Summary
I’ll be the first to admit that Robin Robin is more of a movie set at Christmastime than a movie about Christmas, but its simple yet beautiful message is more than enough to lift anyone’s spirits and bring holiday cheer.
This review of Netflix short film Robin Robin does not contain spoilers.
The holiday season is here. Rather than tuning into the Hallmark Channel or rewatching your favorite Christmas film for the umpteenth time, Netflix has gifted its subscribers with the superb animated short Robin Robin.
Produced by Aardman (Wallace and Gromit, Shaun the Sheep), the film revolves around a bird — a robin aptly named Robin. The film follows Robin as she’s adopted by a family of mice who grows up learning how to be a sneaky scavenger like them. There’s only one problem though. She doesn’t fit in. It has nothing to do with the fact that she’s a totally different species either. While the rest of her pack is so smooth at breaking and entering “who-man” houses as they call them, she finds it hard to follow their code or “rules of the sneak” that they must live by to be successful smugglers. In other words, she’s a terrible thief. Rather than be nimble and quick, she’s noisy, leaves crumbs, and has gotten her family kicked out of nearly every local house.

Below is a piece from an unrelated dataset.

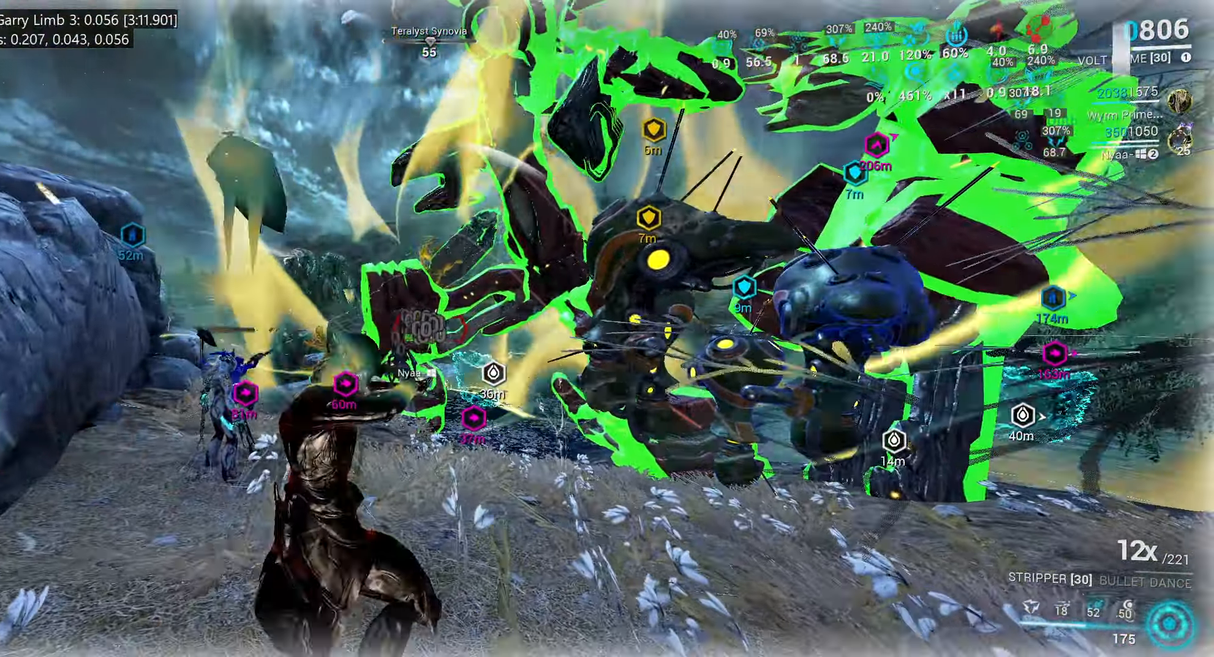
{"keys": [], "mouse": [], "events": [[16, "w", "down"], [183, "w", "up"], [300, "e", "up"]]}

Eager to try and feed her family and desperate to prove that she’s not so terrible at being a mouse, Robin sets off on a small-scale heist on her own at one of the last nearby houses. Along the way she encounters a fellow bird who is equally as materialistic as he is narcissistic, as well as a pesky cat that threatens to ruin everything and eat her and her family.
Now, for a 30-minute short film, there is a lot that happens here. I didn’t even mention the part about the Christmas star Robin tries to steal because she believes it has the magical power to grant wishes. The beauty of the film is that it is so perfectly paced that no single plot point ever feels jumbled or jam-packed into the story. It flies by so quickly that by the end you’ll be begging for more of the characters.
If I had to be honest, that’s probably my only con about the film. Most short films are good at telling a story and wrapping it in a satisfying way. The best ones though make the audience want to spend more time in the world they’re introduced to. Netflix’s short film Robin Robin certainly falls into the latter category. I’m not saying that I would have loved to see the film stretched into a three-hour epic, but I definitely wanted to stay a little longer and see what else they had to offer.
It’s hard to make a good film about rodents, let alone an animated one. To date, all we have is Ratatouille. Yet by leaning into the kleptomania that the creatures thrive on, Robin Robin comes across as surprisingly endearing. Its emphasis on the importance of owning up to who you are will tug at your heartstrings. That is unless she and her family haven’t stolen it already.